On Mon, Jan 09, 2023 at 07:57:56AM +0000, (GalaxyMaster) wrote:
> Rich,
> 
> On Mon, Jan 09, 2023 at 02:32:13AM -0500, Rich Felker wrote:
> > > galaxy@...llo:~/musl-fnmatch $ ./musl-fnmatch
> > > fnmatch("abc", "abc", 0) = 0 (expected: 0)
> > > fnmatch("[1\]] [1\]]", "1 ]", 0) = 1 (expected: 0)
> > 
> > This difference is intentional because glibc's behavior is contrary to
> > the spec.
> 
> Thanks for the explanation, today I learnt something :).  However, you said:
> 
> > A '\' can escape the '[' and make it non-special (not
> > open a bracket) but the '-' inside the bracket is not "special" to
> > begin with -- it's just part of the bracket syntax.

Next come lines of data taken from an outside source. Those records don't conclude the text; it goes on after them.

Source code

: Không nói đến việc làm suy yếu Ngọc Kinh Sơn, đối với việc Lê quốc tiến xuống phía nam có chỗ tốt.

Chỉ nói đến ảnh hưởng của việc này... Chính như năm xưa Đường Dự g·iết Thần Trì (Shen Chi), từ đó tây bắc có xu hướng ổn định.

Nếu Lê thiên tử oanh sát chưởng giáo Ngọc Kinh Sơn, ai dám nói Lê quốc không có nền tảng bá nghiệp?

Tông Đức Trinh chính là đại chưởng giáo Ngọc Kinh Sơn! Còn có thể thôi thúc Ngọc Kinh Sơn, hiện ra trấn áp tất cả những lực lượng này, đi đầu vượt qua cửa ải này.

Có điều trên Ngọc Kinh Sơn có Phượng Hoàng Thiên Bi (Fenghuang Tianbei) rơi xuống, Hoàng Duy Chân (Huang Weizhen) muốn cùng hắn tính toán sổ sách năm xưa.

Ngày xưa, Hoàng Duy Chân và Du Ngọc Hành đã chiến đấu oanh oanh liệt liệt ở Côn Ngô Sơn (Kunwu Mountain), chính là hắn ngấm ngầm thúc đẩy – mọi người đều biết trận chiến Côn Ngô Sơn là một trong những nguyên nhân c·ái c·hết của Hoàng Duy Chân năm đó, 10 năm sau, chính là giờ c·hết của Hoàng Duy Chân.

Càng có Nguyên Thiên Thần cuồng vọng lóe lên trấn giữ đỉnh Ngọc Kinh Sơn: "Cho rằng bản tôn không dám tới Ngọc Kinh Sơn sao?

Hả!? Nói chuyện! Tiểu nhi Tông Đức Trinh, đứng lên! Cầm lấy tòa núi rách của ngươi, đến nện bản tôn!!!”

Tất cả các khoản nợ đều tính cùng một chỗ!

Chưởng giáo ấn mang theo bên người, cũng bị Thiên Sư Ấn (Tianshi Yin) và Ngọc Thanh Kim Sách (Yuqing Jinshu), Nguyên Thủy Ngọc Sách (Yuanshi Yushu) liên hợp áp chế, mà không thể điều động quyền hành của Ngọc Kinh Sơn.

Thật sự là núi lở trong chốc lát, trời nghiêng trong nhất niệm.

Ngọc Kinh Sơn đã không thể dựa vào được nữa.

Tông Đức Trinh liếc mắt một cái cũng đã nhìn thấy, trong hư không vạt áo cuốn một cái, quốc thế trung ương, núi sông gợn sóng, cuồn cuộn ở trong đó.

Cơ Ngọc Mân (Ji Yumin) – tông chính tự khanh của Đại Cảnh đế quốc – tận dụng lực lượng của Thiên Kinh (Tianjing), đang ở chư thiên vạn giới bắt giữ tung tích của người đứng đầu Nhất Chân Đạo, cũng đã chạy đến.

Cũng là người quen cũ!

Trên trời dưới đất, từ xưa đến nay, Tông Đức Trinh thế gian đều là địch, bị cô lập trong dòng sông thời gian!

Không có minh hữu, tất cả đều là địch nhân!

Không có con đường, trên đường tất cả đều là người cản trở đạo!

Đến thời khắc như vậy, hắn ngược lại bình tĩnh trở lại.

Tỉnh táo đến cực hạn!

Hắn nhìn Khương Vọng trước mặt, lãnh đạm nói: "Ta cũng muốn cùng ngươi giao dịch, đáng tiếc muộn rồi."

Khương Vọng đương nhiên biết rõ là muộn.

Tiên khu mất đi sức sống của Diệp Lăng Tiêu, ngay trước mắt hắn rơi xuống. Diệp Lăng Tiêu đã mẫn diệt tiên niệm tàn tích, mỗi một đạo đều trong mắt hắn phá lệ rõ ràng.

Likewise with the
> > closing ']' case.
> 
> Which brings a question on the "[1\]] [1\]]" use case not matching "1 ]".  If I
> read your response correctly, it is expected to actually match on musl, did I
> get it wrong?

It's been a while since I looked at these, but the key thing is that ]
is not a special character. Only *, ?, and [ are special. ] is just
part of the bracket syntax once the bracket is open, and IIRC \] is
identical to ], closing the bracket. The subsequent ] is then outside
the bracket and matches itself (mismatch here).